Now that the comment period on the proposed meaningful use rule has ended, it is up to the Centers for Medicare and Medicaid Services and the Office of the National Coordinator for Health Information Technology to weigh the merits of those comments and develop a final rule, which is expected sometime in May or June. CIOs and EHR vendors are anxiously waiting to learn whether greater flexibility may be included in Stage 1 meaningful use requirements. Recently, Healthcare Informatics Senior Contributing Editor David Raths sat down with David Blumenthal, M.D., the National Coordinator for Health Information Technology, in his Washington office to discuss meaningful use and certification issues.

In part 1 of the interview, Raths spoke with Dr. Blumenthal about broad issues around meaningful use criteria and about provider (hospital and physician) perspectives on meaningful use. Below is the concluding portion of the April 13 interview, which focuses on concerns providers have expressed regarding the interim final rule.

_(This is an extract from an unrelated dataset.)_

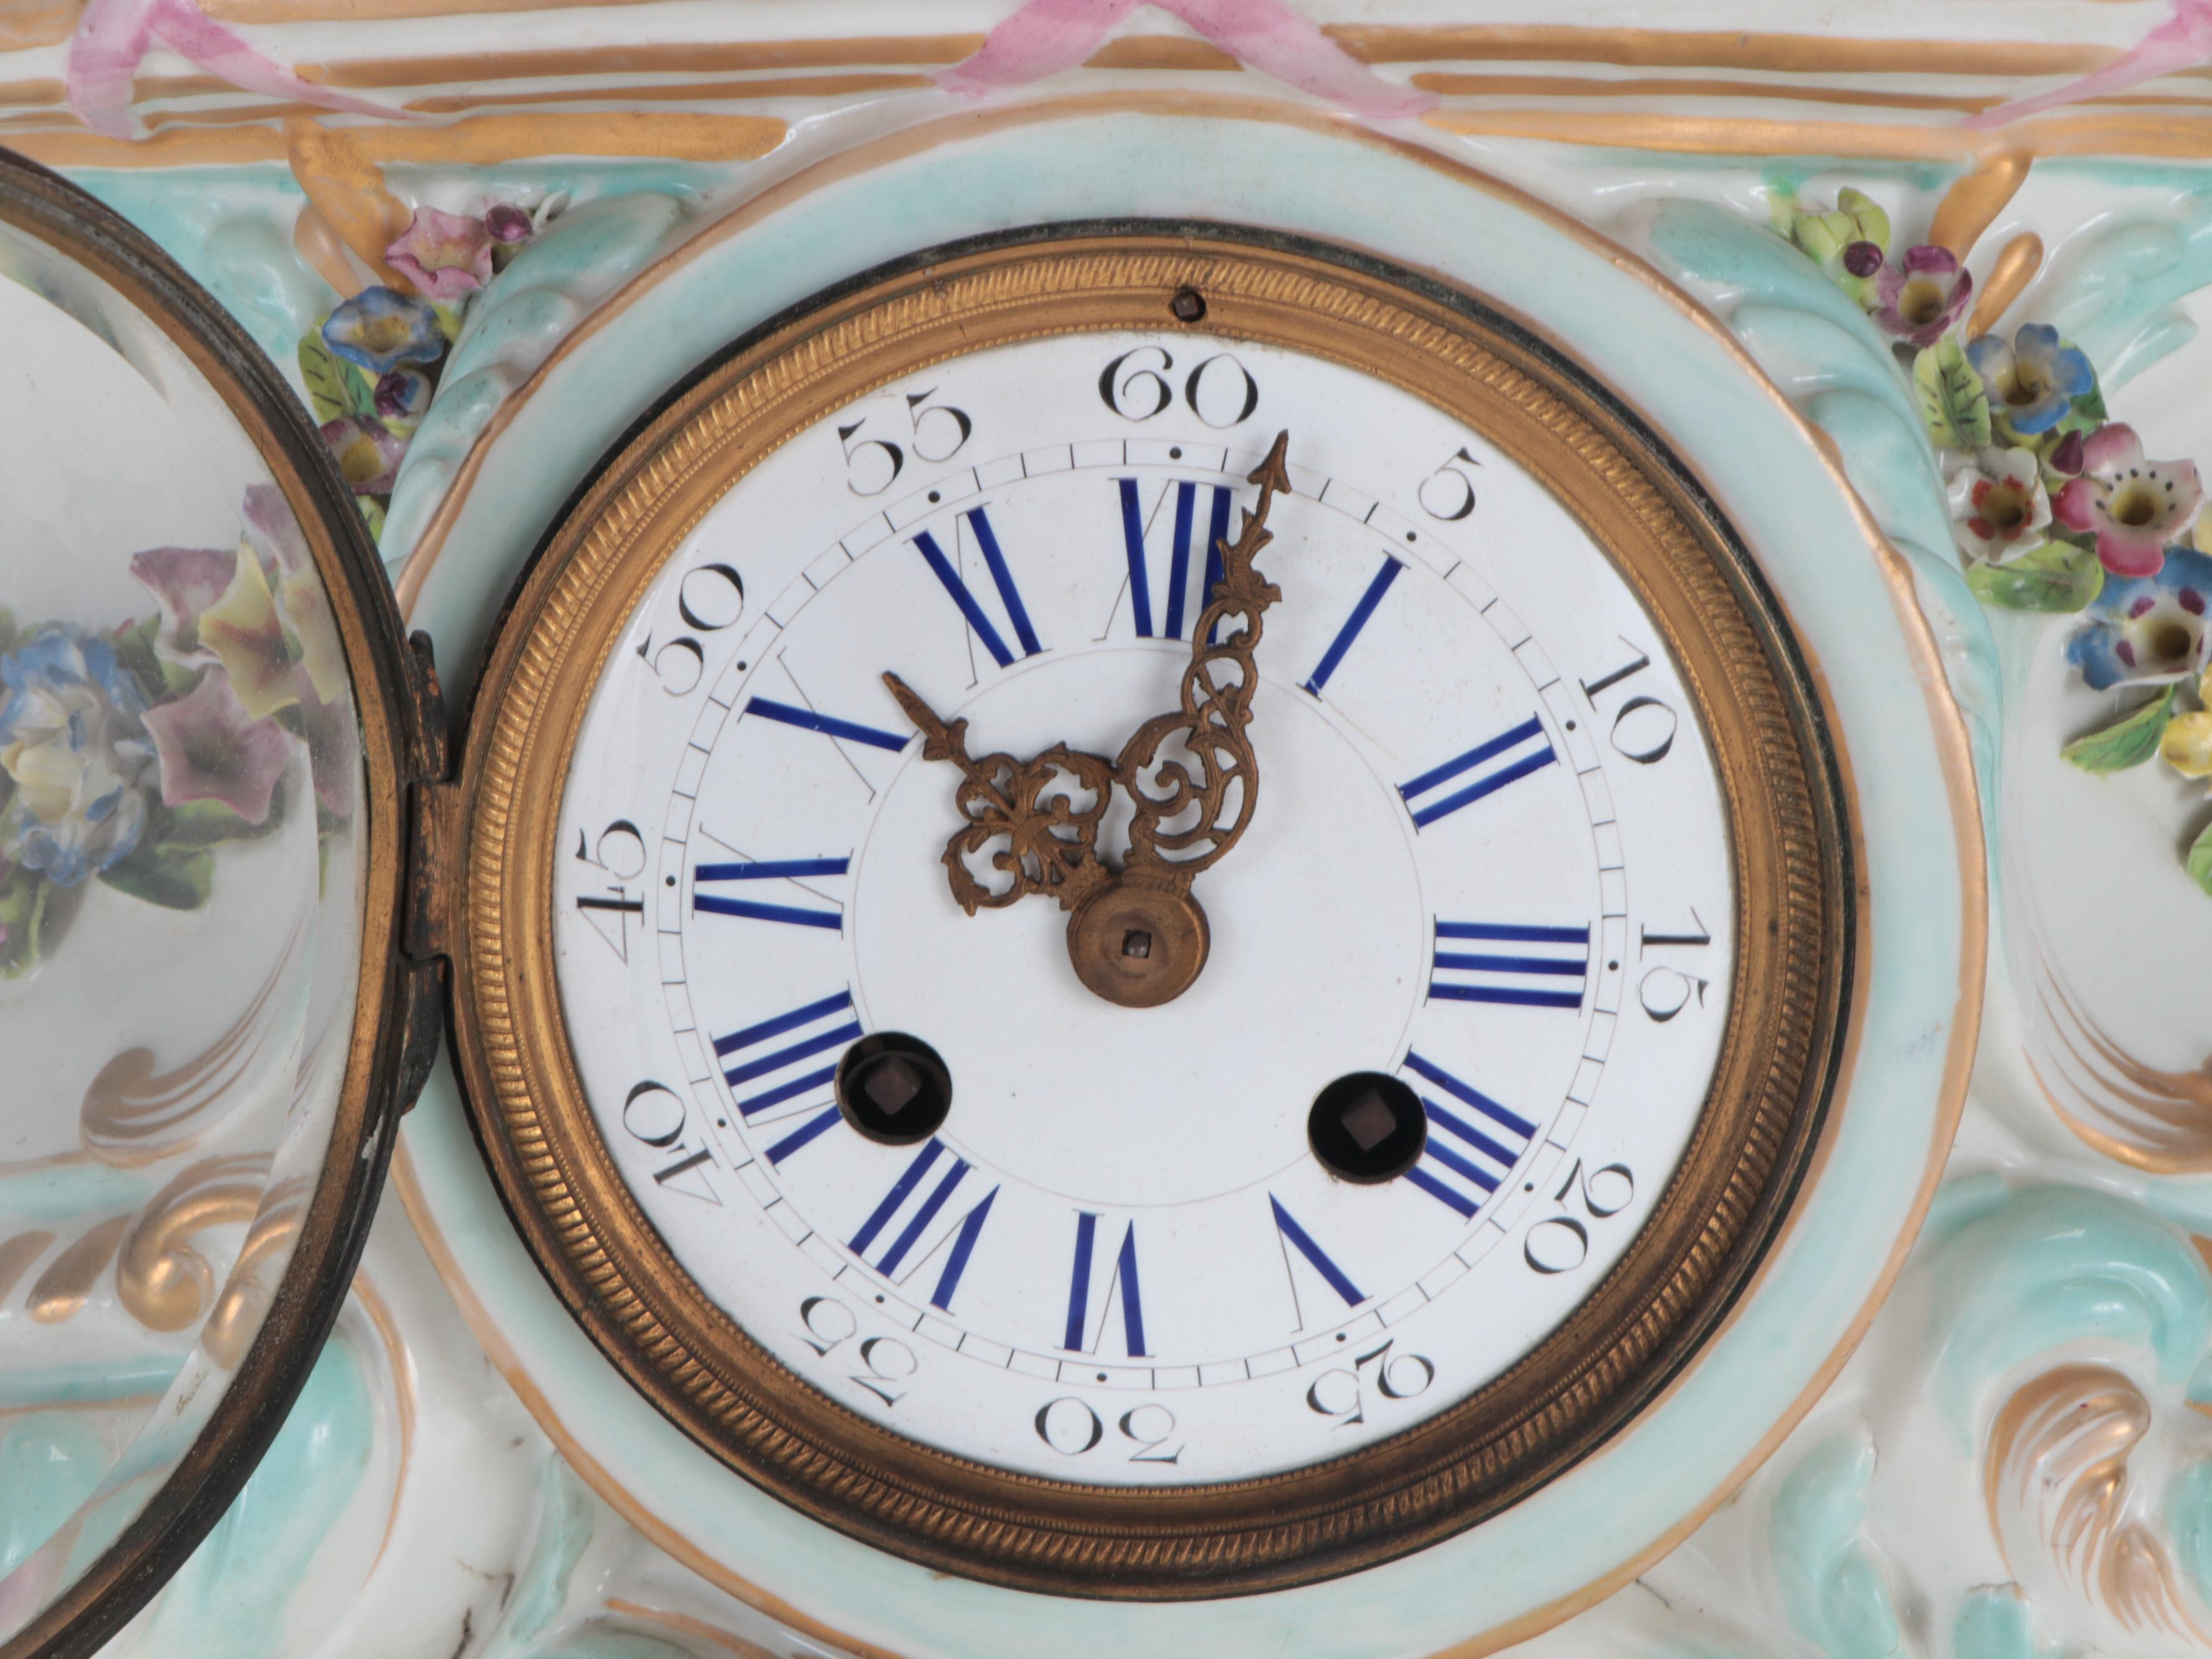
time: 10:01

Healthcare Informatics: Some commenting groups have questioned the decision to include administrative transactions, claims submission, and eligibility as part of certified electronic health record (EHR) technology. They note that HIPAA explicitly enables an entity to use a clearinghouse to perform these transactions rather than performing them directly from its practice management systems or EHR. They note that the ONC proposal would require providers to change business processes that have no impact on improving quality and safety. Why is it important that electronic claims submission and eligibility become part of the certification criteria for EHR technology?

David Blumenthal, M.D.: Two reasons. First, for providers who don’t provide administrative data electronically, there are substantial administrative costs that insurers bear. And those costs are spread across the entire insurance system. If you ask insurance companies where they spend a lot of their administrative costs, it will be on a very small fraction of providers who don’t have sophisticated billing systems. The new health reform law invests a considerable amount of time and energy on something called administrative simplification, which involves simplifying the billing and eligibility processes. That depends on a minimum level of electronic sophistication on the part of providers, and meaningful use is the only leverage we have over the providers, so there is a compelling fiscal rationale for this. I also think there is another reason for doing this. In a private and secure environment, being able to provide electronic information on cost and on quality of care is absolutely essential to improving and modernizing our health care system. So the folks whose doctors don’t have their administrative data in electronic form will never know how efficient their doctors and hospitals are. And that’s a big hole in accountability.

HCI: Some groups, such as the HIMSS EHR Association, have said the interim final rule (IFR) did not go far enough in establishing specific technical specifications — for instance, a consistent set of transport services for document exchange or specific security and privacy standards. Was there a balance that had to be struck between flexibility and specificity? Was there concern that some implementation specifications were not mature enough?

Blumenthal: We are trying to balance flexibility and specificity. In the area of security and privacy, we were advised that this is a very dynamic sector, and that the cyber-security initiative of the president was developing new security solutions at a rapid rate and that if we put in rules or specifications that were likely to be outdated very quickly, we could be doing a disservice to vendors and to the field. In the area of communications or interoperability, there are two solutions, CCR [Continuity of Care Record] and CCD [Continuity of Care Document], both of which have very strong advocates, and we thought the market needed to sort that out further before we wrote one or the other standard into a rule. We also were told that some of the implementation specifications that people would have liked us to include in the rule were not mature, and had not been fully tested, and that they were not standard in the sense of being widely used, and that there could be considerable unintended costs to requiring their use. We needed more time to test them and assess them.